Odpoczywając po dniu pełnym wrażeń w uroczej tureckiej knajpie, pod czujnym okiem dwóch kudłatych psów
doznałem swoistego déjà vu. Społeczność Mostaru podzielona jest niczym Irlandczycy w Belfaście, odwiedzonym przeze mnie kilka lat temu. Oddzielne szkoły, szpitale, straż pożarna a nawet komunikacja miejska. I choć mieszają się dźwięki dzwonów z katolickich kościołów z nawoływaniem muezinów, o prym najwyższych budowli walczą minarety z wieżami kościołów
to jednak cos łączy te tak różne społeczności, coś spina dwie nienawistne sobie dotychczas dzielnice. Tym czymś jest Mostarski Most. Ale czy na długo? Czy ustawienie przez katolików krzyża na wzgórzu górującym nad Mostarem,
nie jest zapowiedzią religijnej supremacji? Czy znowu któraś ze stron nie zacznie konfliktu wykrzykując Dieu le veut.

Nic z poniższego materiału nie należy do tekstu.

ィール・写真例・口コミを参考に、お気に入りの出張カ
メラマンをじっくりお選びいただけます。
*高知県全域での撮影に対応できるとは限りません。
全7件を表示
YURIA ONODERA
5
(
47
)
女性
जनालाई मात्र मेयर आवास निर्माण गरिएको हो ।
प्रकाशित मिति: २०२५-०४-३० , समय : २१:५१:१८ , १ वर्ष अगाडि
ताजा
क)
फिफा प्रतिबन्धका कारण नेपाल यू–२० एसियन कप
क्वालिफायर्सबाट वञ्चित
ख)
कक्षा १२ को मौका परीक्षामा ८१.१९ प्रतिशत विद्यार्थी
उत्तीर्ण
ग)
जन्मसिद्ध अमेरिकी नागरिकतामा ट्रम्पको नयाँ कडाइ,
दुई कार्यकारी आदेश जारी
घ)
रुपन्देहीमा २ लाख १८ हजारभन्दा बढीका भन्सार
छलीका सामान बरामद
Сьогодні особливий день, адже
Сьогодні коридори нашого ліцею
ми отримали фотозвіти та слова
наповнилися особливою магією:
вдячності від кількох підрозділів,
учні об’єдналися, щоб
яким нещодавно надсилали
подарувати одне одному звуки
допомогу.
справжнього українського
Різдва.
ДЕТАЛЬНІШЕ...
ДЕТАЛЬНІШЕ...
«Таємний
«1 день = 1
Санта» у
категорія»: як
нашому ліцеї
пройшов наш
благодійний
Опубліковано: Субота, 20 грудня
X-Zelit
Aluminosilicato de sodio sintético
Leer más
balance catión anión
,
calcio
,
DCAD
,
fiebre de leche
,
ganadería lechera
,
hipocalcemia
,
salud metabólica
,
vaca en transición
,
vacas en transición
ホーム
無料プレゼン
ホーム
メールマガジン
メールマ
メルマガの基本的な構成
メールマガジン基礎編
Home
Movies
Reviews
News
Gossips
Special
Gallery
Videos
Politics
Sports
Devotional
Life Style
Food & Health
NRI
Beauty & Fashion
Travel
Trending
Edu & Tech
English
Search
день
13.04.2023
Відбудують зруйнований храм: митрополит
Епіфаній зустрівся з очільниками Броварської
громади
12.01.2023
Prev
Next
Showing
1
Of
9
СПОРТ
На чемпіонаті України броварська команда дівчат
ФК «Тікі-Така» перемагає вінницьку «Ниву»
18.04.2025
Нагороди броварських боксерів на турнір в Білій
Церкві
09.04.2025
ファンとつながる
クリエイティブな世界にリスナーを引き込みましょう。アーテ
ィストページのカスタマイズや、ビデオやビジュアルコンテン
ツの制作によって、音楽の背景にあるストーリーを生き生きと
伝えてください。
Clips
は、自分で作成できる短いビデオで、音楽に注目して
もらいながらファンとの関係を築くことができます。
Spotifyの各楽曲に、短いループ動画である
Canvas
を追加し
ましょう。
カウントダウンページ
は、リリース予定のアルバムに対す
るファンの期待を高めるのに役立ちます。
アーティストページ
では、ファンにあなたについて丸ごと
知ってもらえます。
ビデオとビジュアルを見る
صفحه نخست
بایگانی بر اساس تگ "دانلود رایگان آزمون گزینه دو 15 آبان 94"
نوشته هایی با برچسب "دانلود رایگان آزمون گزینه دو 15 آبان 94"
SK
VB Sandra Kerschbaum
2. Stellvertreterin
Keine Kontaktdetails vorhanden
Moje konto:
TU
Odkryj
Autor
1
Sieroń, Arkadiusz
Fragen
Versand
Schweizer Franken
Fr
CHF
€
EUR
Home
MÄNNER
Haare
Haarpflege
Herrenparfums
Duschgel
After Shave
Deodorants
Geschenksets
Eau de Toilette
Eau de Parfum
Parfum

Byłam i też się zakochałam. I wrócę tam jak szybko się da.
Wspaniały opis, można poczuć klimat tego miejsca :). Na pewno tam pojadę, może nawet w tym roku.
Bardzo fajna wycieczka 🙂 Też chętnie wybrałabym się na taką dłuższą wyprawę po Bałkanach.. niestety nie w tym roku.. Pozdrawiam serdecznie!
Sensem zycia jest poznawanie, podróżowanie. Jeszcze wiele podróży Cię czeka i pewnie zahaczysz o Bałkany nie raz nie dwa. Czego i sobie życzę 🙂
W tym roku byłam na Bałkanach – przejazdem przez Bośnię i Hercegowinę, Czarnogórę i Chorwację, ale tęsknie do Mostaru, do tego klimatu, do tych magicznych uliczek, zaczarowanych rzemieślników i cudownego mostu – pięknego w swej prostocie, niewyobrażalnej wprost konstrukcji, która zachwyca każdego turystę, a inżynierów budownictwa wpędza w kompleksy – bo jak dawni budowniczowie mogli sobie poradzić i wybudować takie cudo w tamtych czasach. Najważniejsze jest jednak przesłanie tego mostu – połączenie wschodu z zachodem, pokazanie, że nie ma znaczenia jaką kto wyznaje religię, ale to, że wszyscy są dziećmi planety Ziemia – a nie sługami wymyślonych bogów, czy bożków. Mam nadzieję, że żadna religia i jej przedstawiciele nie zdominują tej ziemi i nigdy więcej nie podniosą ręki na takie zabytki. Do Mostaru wrócę, żeby dłużej tam pobyć. Do Chorwacji już nie, no chyba, że na Istrię, na Pag czy do Ninu – ale do Bośni, czy do Czarnogóry wrócę już w przyszłym roku – bo śnię o tych widokach i smakach każdej nocy.
Nie napisałam, że super się czyta Twoje opisy – jesteś niesamowitym facetem.